Washington met playoff baseball for two hours and 55 minutes at Nationals Park. It was quite an introduction, a whirlwind romance.

No one among the 44,392 will forget Thursday afternoon, down to near darkness, as they cheered and chanted from the first pitch, then stood en masse for innings at a time. Their roars built as Jordan Zimmermann, then Tyler Clippard and finally Drew Storen came out of the bullpen to strike out eight St. Louis Cardinals in the seventh, eight and ninth innings to keep the score 1-1.

And, of course, they won’t forget Werth’s marathon of foul balls against Cardinal 17-game winner Lance Lynn, who was throwing 97 mph and mixing in curves and sliders. One lunging, awkward Werth swing after another produced a weak foul pop up that barely found its way into the box seats as he searched and sorted his was through Lynn’s repertoire, searching for a winning lottery ticket. Those fouls are a Werth trademark, a misleading show of weakness that actually measures his determination and cussedness.

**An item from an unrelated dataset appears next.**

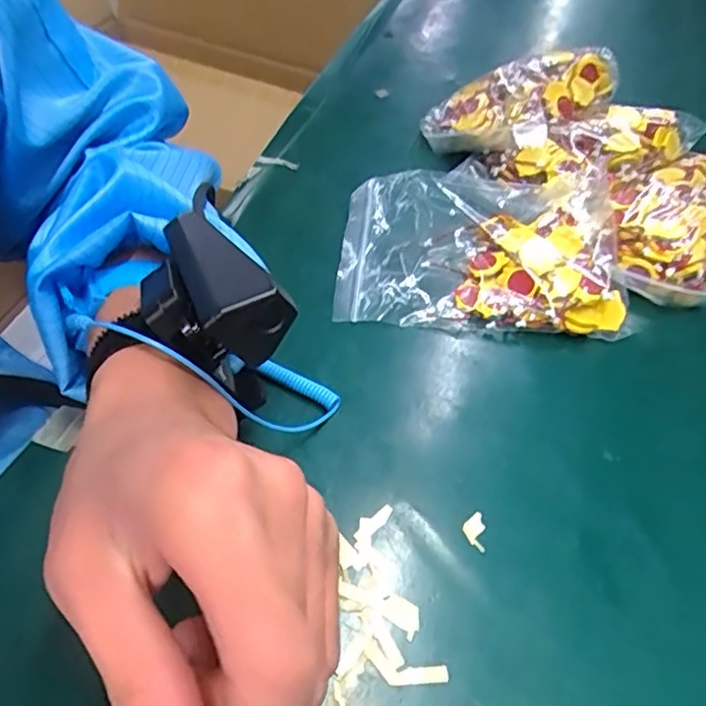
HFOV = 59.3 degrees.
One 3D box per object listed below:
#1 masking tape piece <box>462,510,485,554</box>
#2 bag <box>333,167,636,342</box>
[{"bbox_3d":[0.055,0.080,0.280,0.010,0.004,0.017,11,57,0],"label":"masking tape piece"},{"bbox_3d":[0.077,-0.061,0.375,0.165,0.035,0.110,6,51,1],"label":"bag"}]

To players themselves, each foul means the fuse is closer to the dynamite.

As that lucky 13th pitch, a fastball, rocketed toward the back wall of the Cardinals’ bullpen, scattering St. Louis birds, Werth grabbed his bat by the sweet spot, flipped it toward his dugout and pointed to his teammates. Rounding third and approaching home, he tried to set a new record for highest helmet hurl by a 6-foot-6 man with a mane and beard. He then landed on home plate from a considerable height — the same plate that will now have at least one more day of good use on Friday when the Nationals’ ace, Gio Gonzalez, has a rematch of Game 1 with Adam Wainwright.